WHAT TO DO.
From the line that contains "Cyngor Sir Gâr" to the final line of the entries, return every line exactly and leave out all others.

►

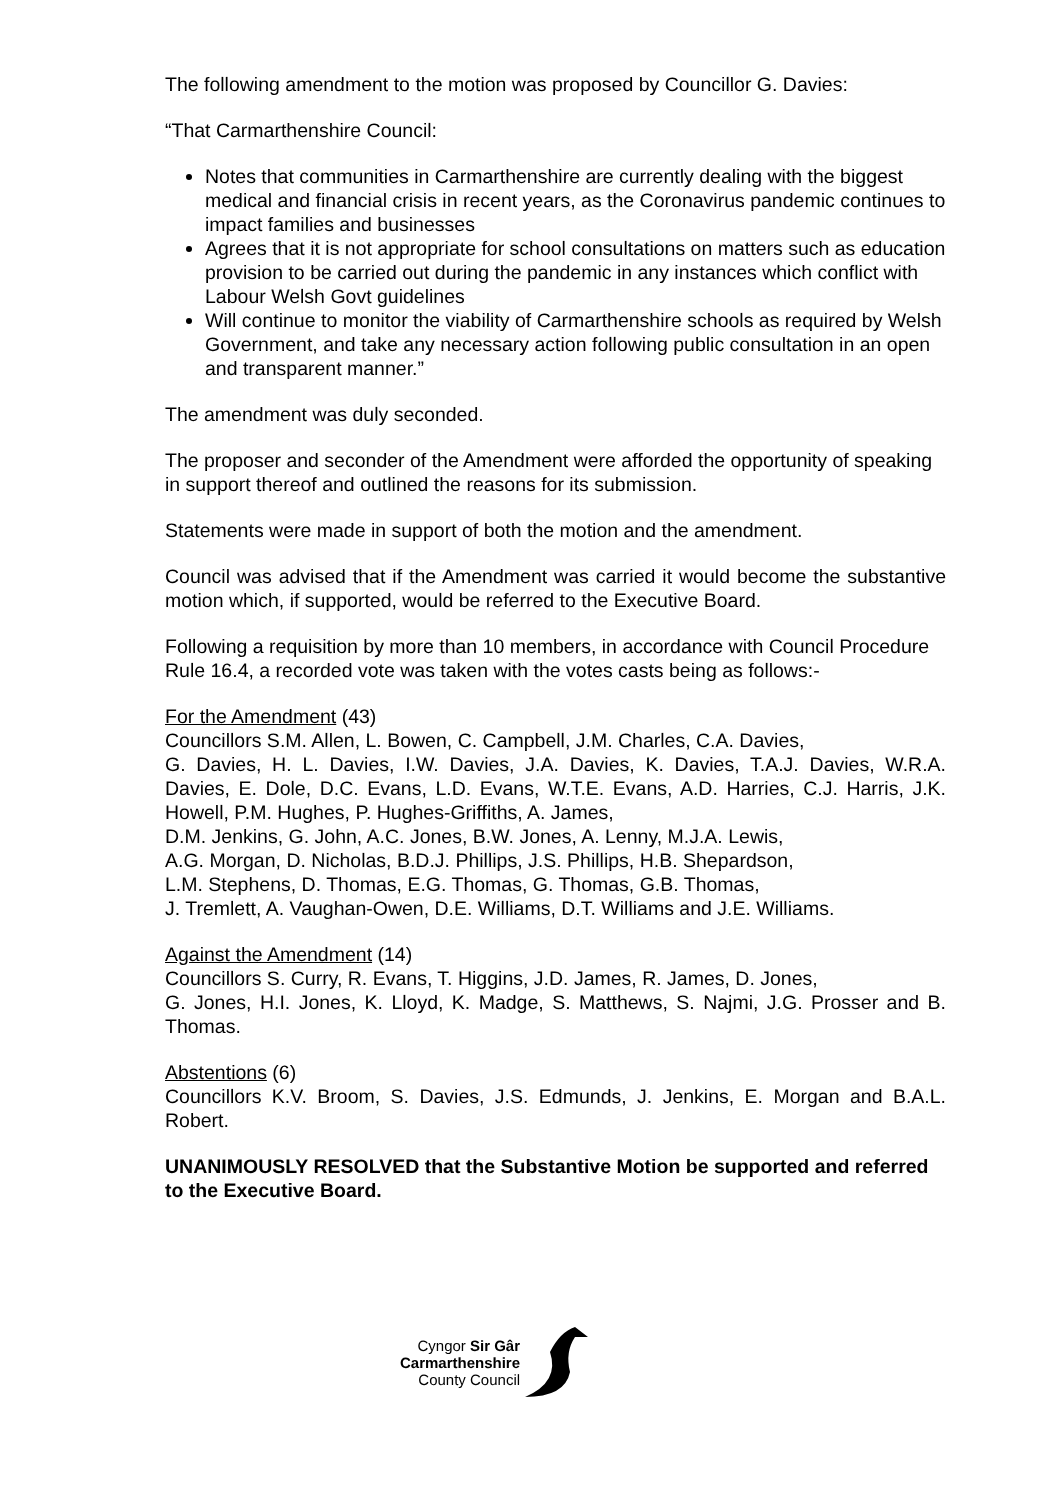The following amendment to the motion was proposed by Councillor G. Davies:
“That Carmarthenshire Council:
Notes that communities in Carmarthenshire are currently dealing with the biggest medical and financial crisis in recent years, as the Coronavirus pandemic continues to impact families and businesses
Agrees that it is not appropriate for school consultations on matters such as education provision to be carried out during the pandemic in any instances which conflict with Labour Welsh Govt guidelines
Will continue to monitor the viability of Carmarthenshire schools as required by Welsh Government, and take any necessary action following public consultation in an open and transparent manner.”
The amendment was duly seconded.
The proposer and seconder of the Amendment were afforded the opportunity of speaking in support thereof and outlined the reasons for its submission.
Statements were made in support of both the motion and the amendment.
Council was advised that if the Amendment was carried it would become the substantive motion which, if supported, would be referred to the Executive Board.
Following a requisition by more than 10 members, in accordance with Council Procedure Rule 16.4, a recorded vote was taken with the votes casts being as follows:-
For the Amendment (43)
Councillors S.M. Allen, L. Bowen, C. Campbell, J.M. Charles, C.A. Davies,
G. Davies, H. L. Davies, I.W. Davies, J.A. Davies, K. Davies, T.A.J. Davies, W.R.A. Davies, E. Dole, D.C. Evans, L.D. Evans, W.T.E. Evans, A.D. Harries, C.J. Harris, J.K. Howell, P.M. Hughes, P. Hughes-Griffiths, A. James,
D.M. Jenkins, G. John, A.C. Jones, B.W. Jones, A. Lenny, M.J.A. Lewis,
A.G. Morgan, D. Nicholas, B.D.J. Phillips, J.S. Phillips, H.B. Shepardson,
L.M. Stephens, D. Thomas, E.G. Thomas, G. Thomas, G.B. Thomas,
J. Tremlett, A. Vaughan-Owen, D.E. Williams, D.T. Williams and J.E. Williams.
Against the Amendment (14)
Councillors S. Curry, R. Evans, T. Higgins, J.D. James, R. James, D. Jones,
G. Jones, H.I. Jones, K. Lloyd, K. Madge, S. Matthews, S. Najmi, J.G. Prosser and B. Thomas.
Abstentions (6)
Councillors K.V. Broom, S. Davies, J.S. Edmunds, J. Jenkins, E. Morgan and B.A.L. Robert.
UNANIMOUSLY RESOLVED that the Substantive Motion be supported and referred to the Executive Board.
Cyngor Sir Gâr
Carmarthenshire
County Council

◄

WRITTEN ANSWER.
Cyngor Sir Gâr
Carmarthenshire
County Council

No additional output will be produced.